◆ **Extrait à lire**
***
Une simple amende mais pas de dépénalisation : le ministre de l'Intérieur, Gérard Collomb, a confirmé jeudi sur Europe 1 le projet du gouvernement de mettre en place des amendes forfaitaires pour les consommateurs de cannabis, sans toutefois en dépénaliser l'usage. Cette mesure pourra toujours être assortie d’éventuelles poursuites judiciaires. Europe1.fr fait le point sur cette nouvelle amende, qui pourrait concerner les 14 millions de consommateurs réguliers, dont 700.000 fumeurs de joints quotidiens, en France.
Quel sera le montant de l’amende ?
La question est désormais tranchée : la consommation de cannabis sera sanctionnée d’une amende forfaitaire. "Nous allons forfaitiser ce délit. On veut tout de suite demander une somme" au consommateur, a affirmé Gérard Collomb sur Europe 1. D’après le rapport parlementaire remis mercredi au gouvernement, cette amende forfaitaire pourrait aller de 150 à 200 euros, afin de "tenir compte de la nécessaire solvabilité des usagers tout en conservant un caractère suffisamment dissuasif". Mais le montant exact reste encore à définir. Dans la législation actuelle, un consommateur de drogue risque jusqu’à un an de prison et 3.750 euros d’amende.
Le ministre de l’Intérieur a bien assuré que cette loi de 1970 ne serait pas touchée. L’instauration d’une amende forfaitaire n’empêchera pas en effet d’engager d’éventuelles poursuites pénales. "Il peut y avoir des poursuites. Il n’y a pas de dépénalisation de l’usage du cannabis. En fonction de ce qu’on aura pu voir, la forfaitisation n’éteint pas l’action pénale", a complété Gérard Collomb. Des poursuites seront engagées par exemple en cas de récidive, si le consommateur a déjà eu une amende, ou s’il est un trafiquant ou producteur présumé.
***
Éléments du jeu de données
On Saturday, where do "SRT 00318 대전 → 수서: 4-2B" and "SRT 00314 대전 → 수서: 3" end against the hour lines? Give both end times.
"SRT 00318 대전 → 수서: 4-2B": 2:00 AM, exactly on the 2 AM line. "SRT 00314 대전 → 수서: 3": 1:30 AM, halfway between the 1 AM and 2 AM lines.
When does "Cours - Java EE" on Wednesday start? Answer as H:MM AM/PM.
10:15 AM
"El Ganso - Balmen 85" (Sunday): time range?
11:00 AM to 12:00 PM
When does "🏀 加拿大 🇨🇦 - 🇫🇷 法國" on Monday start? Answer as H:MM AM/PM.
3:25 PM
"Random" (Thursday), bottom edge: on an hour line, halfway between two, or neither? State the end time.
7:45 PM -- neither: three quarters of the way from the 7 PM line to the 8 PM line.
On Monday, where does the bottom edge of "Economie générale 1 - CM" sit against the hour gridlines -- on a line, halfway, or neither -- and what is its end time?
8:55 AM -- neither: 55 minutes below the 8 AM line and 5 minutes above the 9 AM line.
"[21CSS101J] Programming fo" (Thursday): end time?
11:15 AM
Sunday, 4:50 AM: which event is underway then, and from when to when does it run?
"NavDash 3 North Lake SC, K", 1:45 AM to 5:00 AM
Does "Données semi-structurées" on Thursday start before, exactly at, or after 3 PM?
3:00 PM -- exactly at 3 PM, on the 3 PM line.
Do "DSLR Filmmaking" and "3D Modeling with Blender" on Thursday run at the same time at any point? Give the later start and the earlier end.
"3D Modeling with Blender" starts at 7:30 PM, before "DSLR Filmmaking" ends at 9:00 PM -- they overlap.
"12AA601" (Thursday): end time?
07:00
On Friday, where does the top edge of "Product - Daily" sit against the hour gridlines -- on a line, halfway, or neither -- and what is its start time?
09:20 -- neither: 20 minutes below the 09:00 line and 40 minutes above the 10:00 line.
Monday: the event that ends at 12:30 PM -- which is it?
***
◆ **Exercices**
A. Transcrivez fidèlement le passage de l'extrait sur l'amende pour usage de cannabis situé entre « Une simple amende » et « de l’amende ? », ces deux bornes comprises.
B. D'après l'extrait sur l'amende pour usage de cannabis, quelle peine encourt un consommateur de drogue dans la législation actuelle ?

◆ **Réponses rédigées**
A.
Une simple amende mais pas de dépénalisation : le ministre de l'Intérieur, Gérard Collomb, a confirmé jeudi sur Europe 1 le projet du gouvernement de mettre en place des amendes forfaitaires pour les consommateurs de cannabis, sans toutefois en dépénaliser l'usage. Cette mesure pourra toujours être assortie d’éventuelles poursuites judiciaires. Europe1.fr fait le point sur cette nouvelle amende, qui pourrait concerner les 14 millions de consommateurs réguliers, dont 700.000 fumeurs de joints quotidiens, en France.
Quel sera le montant de l’amende ?

B. Jusqu'à un an de prison et 3.750 euros d'amende.